*GOAL OF THE EXERCISE:* Beginning at the first line of the data, print each line exactly, stopping after the line that contains "IHC micrograph has".

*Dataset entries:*

************

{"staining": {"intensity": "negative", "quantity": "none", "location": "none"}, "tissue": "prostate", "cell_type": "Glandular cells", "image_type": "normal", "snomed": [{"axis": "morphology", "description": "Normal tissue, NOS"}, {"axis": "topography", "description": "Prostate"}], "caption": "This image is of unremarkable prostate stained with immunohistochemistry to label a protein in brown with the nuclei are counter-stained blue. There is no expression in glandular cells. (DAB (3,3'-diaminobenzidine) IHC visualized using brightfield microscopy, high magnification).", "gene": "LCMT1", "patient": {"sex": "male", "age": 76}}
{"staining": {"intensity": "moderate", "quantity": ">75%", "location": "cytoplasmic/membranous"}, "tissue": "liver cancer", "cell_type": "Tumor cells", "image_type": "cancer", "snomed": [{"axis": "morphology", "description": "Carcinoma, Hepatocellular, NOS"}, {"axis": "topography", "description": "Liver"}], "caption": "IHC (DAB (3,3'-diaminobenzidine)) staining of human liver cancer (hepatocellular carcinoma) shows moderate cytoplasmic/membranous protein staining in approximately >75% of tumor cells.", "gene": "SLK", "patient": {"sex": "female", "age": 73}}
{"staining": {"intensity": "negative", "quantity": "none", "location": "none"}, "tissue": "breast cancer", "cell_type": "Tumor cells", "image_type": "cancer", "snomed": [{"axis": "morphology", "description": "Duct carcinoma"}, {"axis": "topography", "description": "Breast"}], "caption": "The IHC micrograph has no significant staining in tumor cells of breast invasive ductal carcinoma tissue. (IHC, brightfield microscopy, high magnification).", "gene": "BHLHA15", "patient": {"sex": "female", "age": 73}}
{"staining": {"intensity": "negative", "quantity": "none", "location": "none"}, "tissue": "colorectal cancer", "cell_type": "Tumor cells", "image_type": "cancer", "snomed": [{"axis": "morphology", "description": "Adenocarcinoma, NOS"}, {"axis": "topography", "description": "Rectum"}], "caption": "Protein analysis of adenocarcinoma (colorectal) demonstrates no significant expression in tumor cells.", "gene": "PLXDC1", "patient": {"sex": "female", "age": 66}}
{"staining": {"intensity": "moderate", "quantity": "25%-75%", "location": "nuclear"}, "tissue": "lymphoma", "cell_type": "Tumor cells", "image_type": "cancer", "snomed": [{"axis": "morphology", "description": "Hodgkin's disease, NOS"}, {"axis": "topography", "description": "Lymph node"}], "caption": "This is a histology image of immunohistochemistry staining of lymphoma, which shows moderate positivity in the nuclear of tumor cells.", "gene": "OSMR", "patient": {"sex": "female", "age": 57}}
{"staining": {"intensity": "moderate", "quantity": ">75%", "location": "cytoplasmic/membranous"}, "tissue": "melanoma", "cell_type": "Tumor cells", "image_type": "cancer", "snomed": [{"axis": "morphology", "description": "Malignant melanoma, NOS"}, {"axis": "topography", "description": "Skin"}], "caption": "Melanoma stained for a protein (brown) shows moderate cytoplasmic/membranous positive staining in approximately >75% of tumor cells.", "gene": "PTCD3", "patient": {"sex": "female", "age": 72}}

************

*FINAL ANSWER:*
{"staining": {"intensity": "negative", "quantity": "none", "location": "none"}, "tissue": "prostate", "cell_type": "Glandular cells", "image_type": "normal", "snomed": [{"axis": "morphology", "description": "Normal tissue, NOS"}, {"axis": "topography", "description": "Prostate"}], "caption": "This image is of unremarkable prostate stained with immunohistochemistry to label a protein in brown with the nuclei are counter-stained blue. There is no expression in glandular cells. (DAB (3,3'-diaminobenzidine) IHC visualized using brightfield microscopy, high magnification).", "gene": "LCMT1", "patient": {"sex": "male", "age": 76}}
{"staining": {"intensity": "moderate", "quantity": ">75%", "location": "cytoplasmic/membranous"}, "tissue": "liver cancer", "cell_type": "Tumor cells", "image_type": "cancer", "snomed": [{"axis": "morphology", "description": "Carcinoma, Hepatocellular, NOS"}, {"axis": "topography", "description": "Liver"}], "caption": "IHC (DAB (3,3'-diaminobenzidine)) staining of human liver cancer (hepatocellular carcinoma) shows moderate cytoplasmic/membranous protein staining in approximately >75% of tumor cells.", "gene": "SLK", "patient": {"sex": "female", "age": 73}}
{"staining": {"intensity": "negative", "quantity": "none", "location": "none"}, "tissue": "breast cancer", "cell_type": "Tumor cells", "image_type": "cancer", "snomed": [{"axis": "morphology", "description": "Duct carcinoma"}, {"axis": "topography", "description": "Breast"}], "caption": "The IHC micrograph has no significant staining in tumor cells of breast invasive ductal carcinoma tissue. (IHC, brightfield microscopy, high magnification).", "gene": "BHLHA15", "patient": {"sex": "female", "age": 73}}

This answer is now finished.